Device channels heat into light
A humble carbon nanotube may be just the device to make solar panels -- and anything else that loses energy through heat -- far more efficient.
NSF-funded scientists at Rice University are designing arrays of aligned single-wall carbon nanotubes to channel mid-infrared radiation (aka heat) and greatly raise the efficiency of solar energy systems.
Gururaj Naik and Junichiro Kono of Rice's Brown School of Engineering introduced their technology in ACS Photonics.
Their invention is a hyperbolic thermal emitter that can absorb intense heat that would otherwise be spewed into the atmosphere, squeeze it into a narrow bandwidth, and emit it as light that can be turned into electricity.
"Thermal photons are photons emitted from a hot body," Kono said. "If you look at something hot with an infrared camera, you see it glow. The camera is capturing these thermally excited photons."

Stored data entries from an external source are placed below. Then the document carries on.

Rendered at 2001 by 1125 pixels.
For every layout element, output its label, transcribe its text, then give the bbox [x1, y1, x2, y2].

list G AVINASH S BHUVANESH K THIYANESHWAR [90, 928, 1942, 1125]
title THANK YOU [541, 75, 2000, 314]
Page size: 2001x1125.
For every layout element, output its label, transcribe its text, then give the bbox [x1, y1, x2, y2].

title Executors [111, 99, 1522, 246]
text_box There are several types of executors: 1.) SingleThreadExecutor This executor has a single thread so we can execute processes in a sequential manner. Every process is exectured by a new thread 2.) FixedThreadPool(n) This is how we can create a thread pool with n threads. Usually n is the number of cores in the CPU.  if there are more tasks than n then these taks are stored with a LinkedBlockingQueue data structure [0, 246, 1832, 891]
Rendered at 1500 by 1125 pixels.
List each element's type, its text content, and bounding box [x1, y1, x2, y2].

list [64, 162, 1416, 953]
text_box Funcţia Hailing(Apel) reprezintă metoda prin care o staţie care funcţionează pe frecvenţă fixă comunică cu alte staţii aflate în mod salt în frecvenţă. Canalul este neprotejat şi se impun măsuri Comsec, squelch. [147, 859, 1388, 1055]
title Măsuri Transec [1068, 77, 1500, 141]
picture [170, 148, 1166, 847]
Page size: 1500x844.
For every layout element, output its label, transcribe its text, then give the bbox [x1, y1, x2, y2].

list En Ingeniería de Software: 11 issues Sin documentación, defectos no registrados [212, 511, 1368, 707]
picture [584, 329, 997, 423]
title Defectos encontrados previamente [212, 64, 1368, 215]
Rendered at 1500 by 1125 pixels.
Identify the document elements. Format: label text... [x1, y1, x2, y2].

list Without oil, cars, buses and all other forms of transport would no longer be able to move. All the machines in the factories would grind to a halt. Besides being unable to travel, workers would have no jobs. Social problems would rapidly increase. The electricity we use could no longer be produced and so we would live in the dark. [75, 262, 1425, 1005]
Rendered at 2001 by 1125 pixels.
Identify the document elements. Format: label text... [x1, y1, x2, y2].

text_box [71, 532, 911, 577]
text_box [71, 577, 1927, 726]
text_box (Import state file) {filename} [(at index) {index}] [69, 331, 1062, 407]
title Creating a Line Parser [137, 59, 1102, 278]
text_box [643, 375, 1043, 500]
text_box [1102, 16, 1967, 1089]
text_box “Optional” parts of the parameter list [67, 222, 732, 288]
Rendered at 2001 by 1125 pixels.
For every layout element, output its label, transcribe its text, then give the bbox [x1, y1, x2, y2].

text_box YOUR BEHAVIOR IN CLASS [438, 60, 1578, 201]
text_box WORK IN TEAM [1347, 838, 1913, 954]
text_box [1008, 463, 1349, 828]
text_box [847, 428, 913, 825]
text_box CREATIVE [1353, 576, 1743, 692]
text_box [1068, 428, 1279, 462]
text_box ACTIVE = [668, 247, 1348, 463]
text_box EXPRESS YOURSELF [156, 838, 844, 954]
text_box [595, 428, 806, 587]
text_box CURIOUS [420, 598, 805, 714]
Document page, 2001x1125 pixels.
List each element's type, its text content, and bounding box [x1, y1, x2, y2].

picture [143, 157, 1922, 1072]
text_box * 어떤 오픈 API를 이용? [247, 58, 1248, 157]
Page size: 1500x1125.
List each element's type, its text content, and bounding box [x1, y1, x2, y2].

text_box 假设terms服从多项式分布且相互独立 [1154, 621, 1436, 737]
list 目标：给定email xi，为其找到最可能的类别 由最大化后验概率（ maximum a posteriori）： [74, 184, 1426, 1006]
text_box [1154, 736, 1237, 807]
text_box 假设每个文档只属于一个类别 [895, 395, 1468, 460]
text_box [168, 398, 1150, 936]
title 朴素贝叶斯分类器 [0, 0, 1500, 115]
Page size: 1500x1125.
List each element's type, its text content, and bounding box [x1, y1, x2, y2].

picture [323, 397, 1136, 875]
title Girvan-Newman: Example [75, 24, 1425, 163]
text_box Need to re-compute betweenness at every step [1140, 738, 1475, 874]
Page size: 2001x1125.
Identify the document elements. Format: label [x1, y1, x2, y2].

Infrared radiation is a component of sunlight that delivers heat to the planet, but it's only a small part of the electromagnetic spectrum. "Any hot surface emits light as thermal radiation," Naik said. "The problem is that thermal radiation is broadband, while the conversion of light to electricity is efficient only if the emission is in a narrow band. The challenge was to squeeze broadband photons into a narrow band."
The nanotube films presented an opportunity to isolate mid-infrared photons that would otherwise be wasted.
Naik said that adding the emitters to standard solar cells could boost their efficiency from the current peak of about 22%. "By squeezing all the wasted thermal energy into a small spectral region, we can turn it into electricity very efficiently," he said. "The theoretical prediction is that we can get 80% efficiency."
The research was funded by NSF's Directorate for Engineering.